*O que fazer*:
(a) De acordo com o texto sobre acesso à justiça, quantas pessoas viviam na linha de extrema pobreza em Rondônia no ano de 2014?
(b) Por favor, apresente a continuação do texto sobre acesso à justiça, começando logo após a última frase mostrada.

ABSTRACT:This article seeks to demonstrate that the guarantee of a right, such as access to justice, can mitigate the effects of an individual's hypersufficiency, or even of any family nucleus. The research was carried out in the Public Defender's Office of the Union in Rondônia (DPU-RO) in the city of Porto Velho / RO. The data collected are from people who were assisted by DPU-RO between 2015 and 2016. To do so, we used the DPU-RO archives, official statistical data and a judicial decision on the request of the assisted person filed by the DPU -RO. By demonstrating in this way, the positive changes that the granting of welfare benefits, in the amount of a minimum wage, provided by law, can add to the life of the individual who needs it. Therefore, it is concluded, through the case study, that access to justice functions as an auxiliary instrument in the process of combating poverty, not being the only one, but its effects are capable of mitigating the situation of socioeconomic vulnerability.

KEY WORDS: ACCESS TO JUSTICE. CONSTITUTIONAL WARRANTY.  HYPOSSUFICIENCE.


INTRODUÇÃO

Esta pesquisa se propõe a estudar o acesso à justiça, no âmbito federal, como um dos, senão o mais importante, instrumento no processo de combate ao estado de pobreza.

O objetivo é demonstrar as transformações que o acesso à justiça opera na vida do cidadão que por ele é alcançado, especialmente para aqueles que vivem em situação de extrema pobreza, possibilitando ao indivíduo o reencontro com a sua dignidade e o seu reconhecimento como pessoa humana.

Destarte, este estudo pode ser utilizado como alicerce para a criação e o desenvolvimento de políticas públicas que possibilitem a ampliação do acesso à justiça, promovendo a isonomia de direitos a todos.

Dentro dessa perspectiva e, visando atender a população menos abastada, foram criadas as Defensorias Públicas para que atuassem na defesa do cidadão hipossuficiente, seja a hipossuficiência de caráter transitório ou permanente, para que estes possam, por intermédio da tutela jurisdicional, pleitear direitos que foram ou estão na iminência de violação, e com isso, alcançarem a integração socioeconômica.

Para tanto, utiliza-se dos arquivos da Defensoria Pública da União na cidade de Porto Velho/RO que é a única instituição implantada em todo estado de Rondônia.

No ano de 2014, Rondônia apresentava o número de 58.433 pessoas vivendo na linha de extrema pobreza, segundo dados do Instituto de Pesquisa Econômica Aplicada (IPEA).

Essa situação não é exclusividade de Rondônia, pois não ocorre de maneira isolada. Casos semelhantes e/ou iguais acontecem em várias cidades espalhadas pelo mundo, e diante da atual instabilidade político-econômica enfrentada pelo Estado Brasileiro, vê-se a necessidade de se resguardar ainda mais o acesso à justiça, pois as violações aos direitos individuais ocorrem de forma constante e crescente, e se não forem combatidos, podem gerar um número ainda maior de necessitados.

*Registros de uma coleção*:
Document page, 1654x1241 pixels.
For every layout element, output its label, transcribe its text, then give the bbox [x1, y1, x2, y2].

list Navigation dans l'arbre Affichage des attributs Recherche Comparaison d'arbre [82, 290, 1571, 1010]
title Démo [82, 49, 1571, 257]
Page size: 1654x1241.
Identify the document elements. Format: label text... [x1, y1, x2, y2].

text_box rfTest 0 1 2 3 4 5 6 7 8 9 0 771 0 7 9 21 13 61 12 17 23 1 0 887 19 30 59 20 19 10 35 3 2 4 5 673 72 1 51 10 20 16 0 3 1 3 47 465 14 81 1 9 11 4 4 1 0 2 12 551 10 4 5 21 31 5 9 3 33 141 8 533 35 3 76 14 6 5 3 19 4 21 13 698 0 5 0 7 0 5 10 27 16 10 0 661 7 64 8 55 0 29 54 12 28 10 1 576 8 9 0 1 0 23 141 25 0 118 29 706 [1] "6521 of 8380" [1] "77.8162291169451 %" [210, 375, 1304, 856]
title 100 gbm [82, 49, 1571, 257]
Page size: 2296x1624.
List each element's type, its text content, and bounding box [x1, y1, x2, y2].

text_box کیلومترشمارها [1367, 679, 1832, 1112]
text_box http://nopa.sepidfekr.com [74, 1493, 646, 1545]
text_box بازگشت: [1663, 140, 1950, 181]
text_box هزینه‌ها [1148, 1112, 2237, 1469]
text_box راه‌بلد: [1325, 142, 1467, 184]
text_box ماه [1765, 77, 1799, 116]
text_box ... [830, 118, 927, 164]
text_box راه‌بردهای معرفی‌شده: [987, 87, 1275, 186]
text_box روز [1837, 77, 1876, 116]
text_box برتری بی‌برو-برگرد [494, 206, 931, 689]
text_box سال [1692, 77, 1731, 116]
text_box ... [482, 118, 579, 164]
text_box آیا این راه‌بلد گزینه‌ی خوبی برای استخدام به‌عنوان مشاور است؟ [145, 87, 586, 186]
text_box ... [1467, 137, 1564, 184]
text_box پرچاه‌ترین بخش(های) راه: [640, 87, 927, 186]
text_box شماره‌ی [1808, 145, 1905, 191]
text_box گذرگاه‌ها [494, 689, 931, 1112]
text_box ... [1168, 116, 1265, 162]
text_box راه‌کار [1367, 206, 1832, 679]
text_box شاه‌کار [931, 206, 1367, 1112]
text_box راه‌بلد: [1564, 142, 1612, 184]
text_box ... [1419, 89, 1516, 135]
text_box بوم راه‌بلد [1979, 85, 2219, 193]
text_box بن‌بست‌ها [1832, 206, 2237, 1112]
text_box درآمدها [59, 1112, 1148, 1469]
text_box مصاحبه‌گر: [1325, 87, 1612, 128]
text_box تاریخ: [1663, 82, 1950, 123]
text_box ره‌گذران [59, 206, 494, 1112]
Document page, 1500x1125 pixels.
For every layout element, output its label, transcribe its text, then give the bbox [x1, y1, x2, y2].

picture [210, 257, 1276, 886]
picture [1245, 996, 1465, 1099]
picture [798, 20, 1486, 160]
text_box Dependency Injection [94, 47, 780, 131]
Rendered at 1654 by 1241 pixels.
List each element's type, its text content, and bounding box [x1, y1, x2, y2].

*Respostas por tarefa*:
(a) 58.433 pessoas.

(b)
Nesse aspecto, a metodologia utilizada é a do tipo bibliográfica, exploratória qualitativa com estudo de caso, que se torna imprescindível para a demonstração fática, da modificação e melhoria de vida que o cidadão obteve através do acesso à justiça, garantido desta forma um direito antes usurpado.


1.   O ACESSO À JUSTIÇA E SUAS METAMORFOSES JURÍDICA

1.1.Transformações Gerais do Acesso à Justiça

O surgimento da expressão acesso à justiça, como um direito, se deu muito antes da promulgação de nossa Carta Magna em 1988. Estudos revelam que o acesso à justiça sempre foi defendido, mas a sua definição e aplicabilidade se transformou ao longo de sua história.

Mauro Cappelletti; Garth  (1988. p. 9.) explana que, nos séculos XVIII e XIX o acesso à justiça era tratado como um direito natural, sendo que a intervenção do Estado acontecia de forma mínima, sua atuação se limitava apenas em preservar, ao indivíduo agravado, a oportunidade de ação ou de contestação. Sendo assim, não cabia ao Estado sopesar e/ou mitigar possíveis diferenças no âmbito econômico que pudessem beneficiar o acesso ao sistema jurídico por alguma das partes, sendo seu papel simplesmente formal e dogmático.

Fato esse, que para o cidadão menos abastado, recorrer a tutela jurisdicional representava uma grande perda, pois os recursos aos quais dispunha, muitas vezes eram insuficientes ou estavam no limite para a manutenção de seu próprio sustento, o que tornava o acesso à justiça, através da jurisdição, inacessível puramente por questões econômicas, pois sua condição financeira se apresentava como empecilho, por não poder arcar com as custas ao longo de todo processo e muito menos ter a assistência de profissional qualificado.

Em que pese o Estado possibilitar a apreciação judiciária da lide, as “armas” utilizadas e disponíveis para a defesa das partes, não eram igualitárias, pois o hipossuficiente continuava em desvantagem e desassistido.

Diante deste imbróglio, foi necessário repensar o acesso à justiça com a finalidade de mitigar-se os efeitos negativos do atual modelo. Diante disso, surgiram posicionamentos que aparentemente solucionariam as desproporções apresentadas e colocariam as partes em uma posição isonômica.

Cappelletti; Garth (1988, p. 31) descreve que a partir do ano de 1965 os países do ocidente apresentaram 3 posições básicas como alternativas de soluções dos problemas relacionados ao acesso à justiça, que foram denominados como “ondas”, surgindo uma após a outra de forma cronológica. As “ondas” eram movimentos articulados na tentativa de minimizar as diferenças entre as partes e tornar a justiça acessível a todos que a ela recorressem.

Dessa forma, a “primeira onda”, trazia enfoque à assistência jurídica para os pobres, mas não nos moldes que conhecemos hoje, pois ao prestar assistência jurídica o profissional não era remunerado por seus serviços, o que acarretava prejuízo tanto para a parte, quanto para o advogado, pois este não atuaria com tanto comprometimento/empenho. Somente no ano de 1972, o Estado começou a custear os encargos com os honorários advocatícios.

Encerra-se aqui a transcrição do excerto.